Welcome to The Public History of Cemeteries! This site aims to help local cemeteries engage their communities in new and innovative ways.

Ashland Pioneer

Ashland Cemetery (Published under CC 3.0 license by Visitor7)

Cemeteries are unique spaces. They are homes for the dead but also places for the living to visit and utilize. They are places you can go to enjoy history, philosophy, green space, walking paths, plants, and animals. They are also places for mourning and reflection. This website is a tool for you, as cemetery steward, to learn about encouraging people to think of, and more importantly, use your cemetery as community space.

Cemeteries, and our relationships to them, have changed over the centuries. The first rural cemetery in America, Mount Auburn, was envisioned partly as a community park and walking area for the residents of Boston. Cemetery space has evolved since then. Some cemeteries are valued as quiet contemplative space,  and some are important spaces for events, history tours, and even weddings.

What is right for your cemetery? How do we, as the people who care about and utilize cemetery space, encourage other people to be just as excited about them, while also balancing the interworking forces of history, nature, and spirituality that inhabits each cemetery? The options presented in this website aim to help you maintain this balance, and encourage people to think of the community cemetery as their community cemetery.

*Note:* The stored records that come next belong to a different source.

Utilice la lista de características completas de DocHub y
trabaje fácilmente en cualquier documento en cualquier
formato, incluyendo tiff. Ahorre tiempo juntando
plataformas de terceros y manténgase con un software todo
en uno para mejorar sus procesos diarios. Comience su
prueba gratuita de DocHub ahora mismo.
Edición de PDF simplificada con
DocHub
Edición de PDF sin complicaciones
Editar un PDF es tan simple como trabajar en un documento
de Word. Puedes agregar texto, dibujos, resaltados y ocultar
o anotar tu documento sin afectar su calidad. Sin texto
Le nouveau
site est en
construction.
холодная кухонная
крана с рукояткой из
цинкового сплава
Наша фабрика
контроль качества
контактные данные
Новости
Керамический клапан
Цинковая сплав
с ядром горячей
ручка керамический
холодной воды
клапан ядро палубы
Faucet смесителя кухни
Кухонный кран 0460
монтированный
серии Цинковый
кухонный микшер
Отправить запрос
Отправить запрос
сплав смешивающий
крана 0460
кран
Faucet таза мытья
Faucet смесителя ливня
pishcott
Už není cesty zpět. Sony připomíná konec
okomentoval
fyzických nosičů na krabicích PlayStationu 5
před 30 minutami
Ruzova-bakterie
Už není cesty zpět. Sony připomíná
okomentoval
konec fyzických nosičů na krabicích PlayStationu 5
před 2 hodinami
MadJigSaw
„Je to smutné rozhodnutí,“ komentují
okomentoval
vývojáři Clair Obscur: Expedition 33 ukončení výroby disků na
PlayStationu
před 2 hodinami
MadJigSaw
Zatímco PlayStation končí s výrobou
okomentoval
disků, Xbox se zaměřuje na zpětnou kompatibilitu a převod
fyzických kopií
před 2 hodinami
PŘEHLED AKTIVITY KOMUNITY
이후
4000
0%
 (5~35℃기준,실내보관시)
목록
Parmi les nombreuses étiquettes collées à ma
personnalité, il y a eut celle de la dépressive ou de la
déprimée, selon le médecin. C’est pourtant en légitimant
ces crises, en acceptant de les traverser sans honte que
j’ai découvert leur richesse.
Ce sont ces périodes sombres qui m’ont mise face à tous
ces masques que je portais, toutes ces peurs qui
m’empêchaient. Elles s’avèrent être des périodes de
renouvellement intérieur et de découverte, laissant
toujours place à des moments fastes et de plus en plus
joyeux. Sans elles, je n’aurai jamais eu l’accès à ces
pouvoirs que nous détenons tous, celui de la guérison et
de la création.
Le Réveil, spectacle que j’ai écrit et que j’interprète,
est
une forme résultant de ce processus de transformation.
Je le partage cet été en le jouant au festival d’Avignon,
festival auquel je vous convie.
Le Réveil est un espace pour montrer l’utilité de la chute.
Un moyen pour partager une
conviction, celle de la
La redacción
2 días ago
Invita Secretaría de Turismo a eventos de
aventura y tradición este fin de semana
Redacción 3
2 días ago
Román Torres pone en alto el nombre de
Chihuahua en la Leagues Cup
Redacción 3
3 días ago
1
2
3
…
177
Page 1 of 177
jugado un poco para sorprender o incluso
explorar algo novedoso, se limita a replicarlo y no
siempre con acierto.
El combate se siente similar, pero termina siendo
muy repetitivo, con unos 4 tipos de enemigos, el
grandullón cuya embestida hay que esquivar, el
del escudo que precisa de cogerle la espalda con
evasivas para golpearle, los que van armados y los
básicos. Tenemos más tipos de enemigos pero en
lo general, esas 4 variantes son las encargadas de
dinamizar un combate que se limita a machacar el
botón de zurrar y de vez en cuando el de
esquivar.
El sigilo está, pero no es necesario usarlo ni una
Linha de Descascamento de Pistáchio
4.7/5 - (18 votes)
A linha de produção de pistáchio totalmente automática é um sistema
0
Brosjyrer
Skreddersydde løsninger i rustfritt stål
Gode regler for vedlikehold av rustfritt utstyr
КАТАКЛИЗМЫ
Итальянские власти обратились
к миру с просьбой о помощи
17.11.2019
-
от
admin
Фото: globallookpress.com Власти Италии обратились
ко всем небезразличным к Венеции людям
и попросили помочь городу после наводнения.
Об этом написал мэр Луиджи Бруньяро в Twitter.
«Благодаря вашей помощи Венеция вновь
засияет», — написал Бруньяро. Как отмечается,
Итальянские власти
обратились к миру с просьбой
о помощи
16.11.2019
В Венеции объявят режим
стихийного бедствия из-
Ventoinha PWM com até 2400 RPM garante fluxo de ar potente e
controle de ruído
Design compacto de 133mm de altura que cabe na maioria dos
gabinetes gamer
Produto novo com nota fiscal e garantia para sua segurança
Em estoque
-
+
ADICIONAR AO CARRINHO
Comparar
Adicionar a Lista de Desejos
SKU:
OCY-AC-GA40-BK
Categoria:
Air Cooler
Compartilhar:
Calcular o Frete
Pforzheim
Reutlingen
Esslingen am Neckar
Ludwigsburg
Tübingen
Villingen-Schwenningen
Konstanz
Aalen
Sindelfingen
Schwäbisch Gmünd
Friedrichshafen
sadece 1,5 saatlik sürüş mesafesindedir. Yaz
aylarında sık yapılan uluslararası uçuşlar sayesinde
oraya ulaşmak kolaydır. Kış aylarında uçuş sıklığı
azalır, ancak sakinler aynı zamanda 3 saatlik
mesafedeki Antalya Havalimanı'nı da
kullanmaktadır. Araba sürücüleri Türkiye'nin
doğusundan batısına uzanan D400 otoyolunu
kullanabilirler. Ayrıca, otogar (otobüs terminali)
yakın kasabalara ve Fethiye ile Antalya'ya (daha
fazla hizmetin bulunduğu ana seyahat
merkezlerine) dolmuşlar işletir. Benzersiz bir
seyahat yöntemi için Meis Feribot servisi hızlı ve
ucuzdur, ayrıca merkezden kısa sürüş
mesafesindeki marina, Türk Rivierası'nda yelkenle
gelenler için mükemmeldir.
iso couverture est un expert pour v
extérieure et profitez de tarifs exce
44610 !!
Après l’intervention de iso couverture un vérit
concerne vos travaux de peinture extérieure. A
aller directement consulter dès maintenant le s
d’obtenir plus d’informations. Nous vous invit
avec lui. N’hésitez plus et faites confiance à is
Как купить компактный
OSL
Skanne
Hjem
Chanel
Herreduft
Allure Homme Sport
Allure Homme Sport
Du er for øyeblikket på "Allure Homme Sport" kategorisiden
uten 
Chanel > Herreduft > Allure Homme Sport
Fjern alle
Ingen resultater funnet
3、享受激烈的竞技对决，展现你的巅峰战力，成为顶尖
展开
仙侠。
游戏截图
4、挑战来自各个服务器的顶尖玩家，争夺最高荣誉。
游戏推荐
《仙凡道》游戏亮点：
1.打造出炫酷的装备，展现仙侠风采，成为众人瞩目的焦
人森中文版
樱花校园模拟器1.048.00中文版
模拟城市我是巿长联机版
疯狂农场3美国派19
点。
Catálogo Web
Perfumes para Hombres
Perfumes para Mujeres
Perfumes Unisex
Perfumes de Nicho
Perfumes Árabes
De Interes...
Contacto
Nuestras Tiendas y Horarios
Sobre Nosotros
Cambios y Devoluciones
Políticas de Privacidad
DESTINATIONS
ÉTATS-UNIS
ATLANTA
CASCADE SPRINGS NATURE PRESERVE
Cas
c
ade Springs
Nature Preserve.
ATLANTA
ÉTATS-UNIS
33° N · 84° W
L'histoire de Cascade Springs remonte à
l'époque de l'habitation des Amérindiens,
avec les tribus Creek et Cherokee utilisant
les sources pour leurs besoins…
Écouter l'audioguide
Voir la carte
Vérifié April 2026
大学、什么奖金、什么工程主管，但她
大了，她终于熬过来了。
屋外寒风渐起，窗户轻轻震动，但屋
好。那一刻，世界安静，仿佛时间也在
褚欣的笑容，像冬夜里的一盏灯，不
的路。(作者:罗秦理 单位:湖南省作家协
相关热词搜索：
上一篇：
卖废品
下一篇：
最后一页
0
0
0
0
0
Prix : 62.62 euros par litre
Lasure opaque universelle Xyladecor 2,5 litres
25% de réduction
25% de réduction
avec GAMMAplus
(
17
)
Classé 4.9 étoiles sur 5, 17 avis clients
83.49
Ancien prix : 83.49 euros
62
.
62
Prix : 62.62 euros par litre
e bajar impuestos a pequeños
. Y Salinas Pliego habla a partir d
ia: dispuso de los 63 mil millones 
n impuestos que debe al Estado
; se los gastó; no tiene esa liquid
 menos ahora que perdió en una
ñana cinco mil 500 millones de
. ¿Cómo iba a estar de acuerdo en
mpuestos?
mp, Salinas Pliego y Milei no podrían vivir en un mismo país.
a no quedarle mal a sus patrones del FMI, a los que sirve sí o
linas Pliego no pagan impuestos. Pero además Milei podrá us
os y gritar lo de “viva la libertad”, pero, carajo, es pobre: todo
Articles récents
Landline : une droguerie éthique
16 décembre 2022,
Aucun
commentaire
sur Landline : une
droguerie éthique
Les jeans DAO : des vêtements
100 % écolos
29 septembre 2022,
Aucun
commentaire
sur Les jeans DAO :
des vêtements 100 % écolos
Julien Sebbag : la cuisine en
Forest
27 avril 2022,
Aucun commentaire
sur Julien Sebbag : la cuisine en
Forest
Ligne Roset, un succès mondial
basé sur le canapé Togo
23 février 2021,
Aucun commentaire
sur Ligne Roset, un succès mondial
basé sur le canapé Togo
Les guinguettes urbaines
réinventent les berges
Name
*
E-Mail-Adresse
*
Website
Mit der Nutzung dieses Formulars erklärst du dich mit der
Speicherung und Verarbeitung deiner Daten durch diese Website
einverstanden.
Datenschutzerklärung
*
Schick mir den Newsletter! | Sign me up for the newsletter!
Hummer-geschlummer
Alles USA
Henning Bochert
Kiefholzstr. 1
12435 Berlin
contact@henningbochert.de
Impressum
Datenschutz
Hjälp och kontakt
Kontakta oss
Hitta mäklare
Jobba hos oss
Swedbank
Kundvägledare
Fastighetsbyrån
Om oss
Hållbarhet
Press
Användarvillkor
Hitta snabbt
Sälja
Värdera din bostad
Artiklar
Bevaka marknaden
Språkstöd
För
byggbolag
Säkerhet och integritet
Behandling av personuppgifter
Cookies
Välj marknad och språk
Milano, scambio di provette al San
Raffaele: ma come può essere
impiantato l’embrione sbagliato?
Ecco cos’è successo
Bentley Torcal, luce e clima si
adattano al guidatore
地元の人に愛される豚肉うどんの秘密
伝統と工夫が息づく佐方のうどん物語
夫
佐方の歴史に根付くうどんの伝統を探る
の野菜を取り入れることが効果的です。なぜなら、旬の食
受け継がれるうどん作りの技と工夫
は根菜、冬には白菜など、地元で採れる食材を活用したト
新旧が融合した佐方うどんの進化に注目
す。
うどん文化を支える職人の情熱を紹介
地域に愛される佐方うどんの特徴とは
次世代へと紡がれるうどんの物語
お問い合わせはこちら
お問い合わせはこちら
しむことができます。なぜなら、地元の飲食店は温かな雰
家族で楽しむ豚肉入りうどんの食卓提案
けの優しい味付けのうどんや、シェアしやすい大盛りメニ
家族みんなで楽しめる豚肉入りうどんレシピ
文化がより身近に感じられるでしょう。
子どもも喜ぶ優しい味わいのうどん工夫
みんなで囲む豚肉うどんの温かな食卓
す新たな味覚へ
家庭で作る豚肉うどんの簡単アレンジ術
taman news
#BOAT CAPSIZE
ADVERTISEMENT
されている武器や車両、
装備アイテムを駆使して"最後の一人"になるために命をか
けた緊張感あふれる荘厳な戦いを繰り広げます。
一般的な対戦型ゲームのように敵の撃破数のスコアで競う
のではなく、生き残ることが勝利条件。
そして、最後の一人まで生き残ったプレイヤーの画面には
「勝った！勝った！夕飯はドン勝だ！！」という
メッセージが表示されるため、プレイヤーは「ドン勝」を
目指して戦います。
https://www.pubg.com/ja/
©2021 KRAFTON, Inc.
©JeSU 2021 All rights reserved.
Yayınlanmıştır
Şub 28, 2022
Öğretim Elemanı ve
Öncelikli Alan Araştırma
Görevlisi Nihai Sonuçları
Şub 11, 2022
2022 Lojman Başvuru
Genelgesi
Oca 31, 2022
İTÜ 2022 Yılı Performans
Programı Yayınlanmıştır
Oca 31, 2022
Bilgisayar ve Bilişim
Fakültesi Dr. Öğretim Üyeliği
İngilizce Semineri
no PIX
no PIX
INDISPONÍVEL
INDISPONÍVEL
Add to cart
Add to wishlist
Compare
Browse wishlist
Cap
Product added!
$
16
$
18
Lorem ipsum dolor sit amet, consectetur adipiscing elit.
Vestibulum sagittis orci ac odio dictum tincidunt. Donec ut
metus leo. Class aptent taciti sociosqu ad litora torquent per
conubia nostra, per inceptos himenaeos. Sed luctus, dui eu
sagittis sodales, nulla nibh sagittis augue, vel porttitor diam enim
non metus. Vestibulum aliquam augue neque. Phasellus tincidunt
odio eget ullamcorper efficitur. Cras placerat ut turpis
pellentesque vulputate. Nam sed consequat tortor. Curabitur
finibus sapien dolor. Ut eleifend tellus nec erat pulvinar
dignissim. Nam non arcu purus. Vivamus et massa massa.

Keep in mind that not every suggestion here will work well for every cemetery. Listen to the people who care about your space but don’t be afraid to try something new. In the Public History of Cemeteries Survey, which informed many of the opinions presented  here, people volunteered for cemeteries because they cared about the history, beauty, and people buried in the cemetery. Over 80% of respondents were interested in attending an event at the cemetery! Keep that in mind as you experiment with new ideas for your community space!